Key Principles
Emeritus Professor Dylan Wiliam claims that John Sweller’s Cognitive load theory (CLT) is the ‘single most important thing’ for teachers to know.
‘Cognitive load’ relates to the amount of information that working memory can hold at one time.
Working memory is where information is processed either from the environment or from long-term memory. If too much strain is placed on working memory then learners may get confused, frustrated and give up. Reducing this strain or ‘cognitive load’ involves planning effective learning opportunities which uses both the large capacity of the long-term memory and the more limited working memory. The working memory capacity of your students will vary, so something that might overload one student won’t necessarily overload another. One way of the ways to do this is through dual-coding theory, processing information both visually and verbally.
Long-term memory can be seen as infinite, whereas working memory should be seen as short term and finite.
Schema
A schema is a mental structure that corresponds to an object, an idea, a collection of information, concrete or abstract that the brain is thinking about. Schemas are important for two reasons:
- they allow us to draw up a strong understanding of a problem or situation fairly rapidly
- they free up our working memory to allow us to work on ways to solve a problem or complete a task
Working memory treats an established schema as a single item, and a highly practiced "automated" schema barely counts at all. So, learning activities that draw upon your existing knowledge expands the capacity of your working memory.
This means that teaching learners prerequisite skills before introducing a more complex topic, will help them establish schemas that extend their working memory; and this then means that they can understand and learn more difficult information.
Episodic and Semantic Memory
Episodic memory is the memory of ‘episodes‘ of our life. This takes no effort to form, it just happens automatically. Episodic memory is highly contextual, memory comes mixed together with sensual and emotional experiences. We all have very distinct memories, we can remember emotions, sounds, sights and smells that still feel like they were just yesterday, though twenty years may have passed.
Semantic memory involves focused effort to create these memories. This is the kind of memory we use when we consciously study something to remember it. This doesn’t just happen but, does result in long-lasting memory. Semantic memory is context-free and are not linked to emotional or sensory experiences in which they are first required. This means that once a concept has been stored to the semantic memory, it is more flexible and transferable between different contexts. Semantic memory is what we use when we are problem solving or being creative because both involve applying something learnt in one context to another context.
Forming semantic memories requires work and practice, to remember something you need to think about it, not just experience it. The more you have thought about something, the more you are likely to remember it.
Storage strength and a retrieval strength.
Storage strength is a measure of how well we have learned something. According to Bjork’s theory, storage strength can increase but never decreases. This doesn’t mean that everything we see, hear, or say is stored forever. The brain holds on to only what’s relevant, useful or interesting - or may be so in the future. It does mean that everything we have deliberately committed to memory is there for good (e.g. multiplication tables). Volume of storage is not an issue. So, the idea is, no memory is ever ‘lost’ in the sense it’s faded away. Its retrieval strength is low, or near zero.

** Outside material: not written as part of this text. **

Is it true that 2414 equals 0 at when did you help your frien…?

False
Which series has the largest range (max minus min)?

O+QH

Retrieval strength is a measure of how easily information comes to mind. It too increases with studying, and with use. Without reinforcement, retrieval strength drops off quickly, and its capacity is relatively small (compared to storage). The harder we have to work to retrieve memory, the greater the subsequent spike in retrieval and storage. This is known as desirable difficulty.
Metacognition
Metacognition exists in two domains, knowledge and regulation. In the knowledge domain, the learner gains an understanding of how they learn. In the regulation domain, the learner acts to implement this understanding: in other words, what will they do about it?

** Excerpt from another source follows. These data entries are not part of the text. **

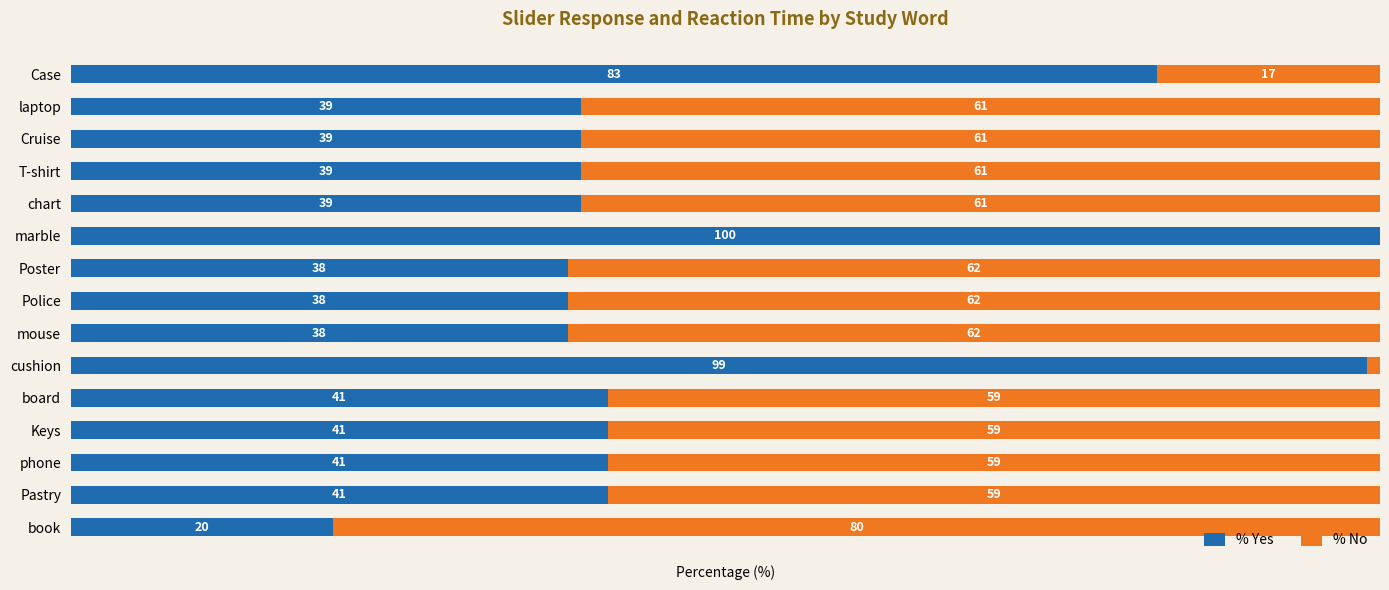

Which category has the highest value in the % Yes series?

marble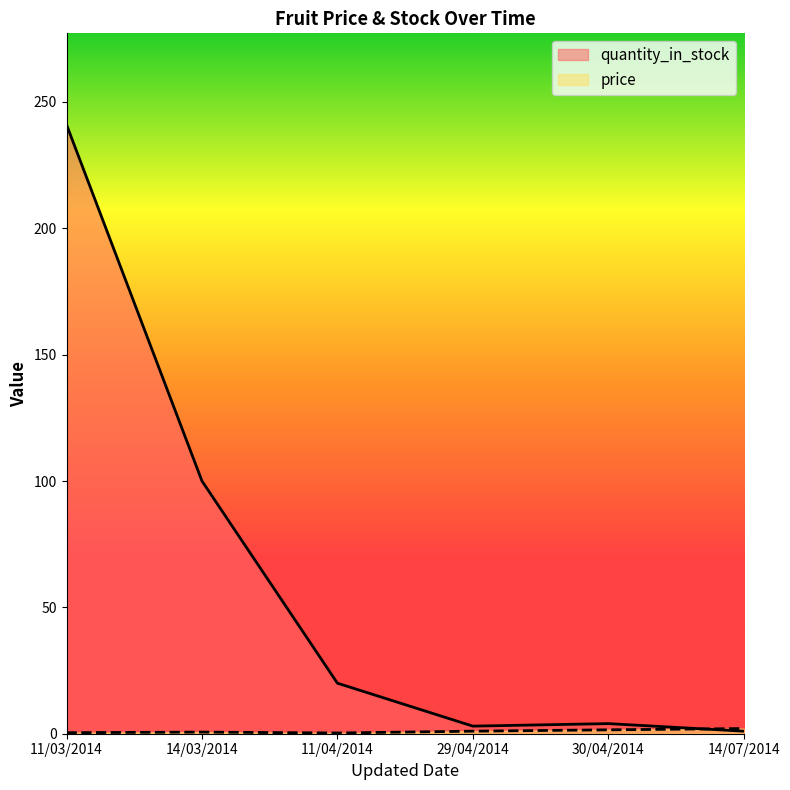

Is the value of price at 29/04/2014 greater than the value of quantity_in_stock at 11/03/2014?

No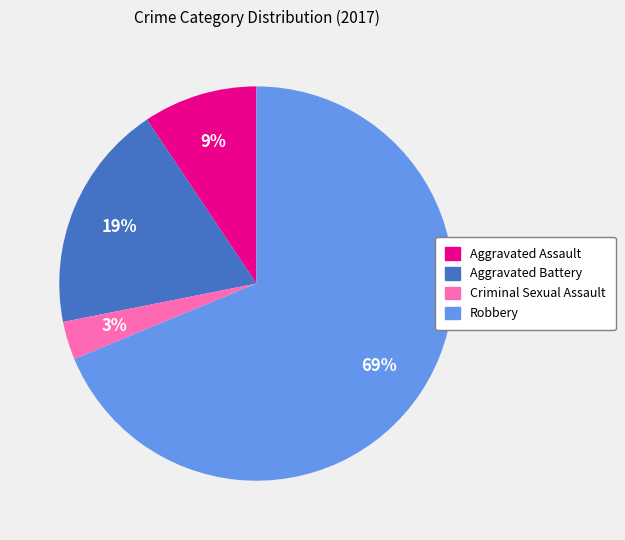

Does Aggravated Battery represent more than half of the total?

No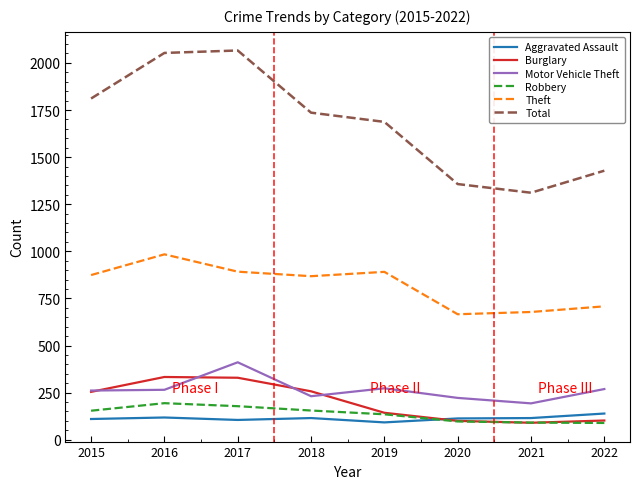

True or false: Motor Vehicle Theft has a value of 402 at 2022.

False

Approaches aim to help pupils think about their own learning more explicitly, often by teaching them specific strategies for planning, monitoring and evaluating their learning. Metacognition and self-regulation approaches have consistently high levels of impact, as shown in the Education Endowment Foundations (EEF) toolkit with pupils making an average of seven months’ additional progress.
These strategies are usually more effective when taught in collaborative groups so that learners can support each other and make their thinking explicit through discussion.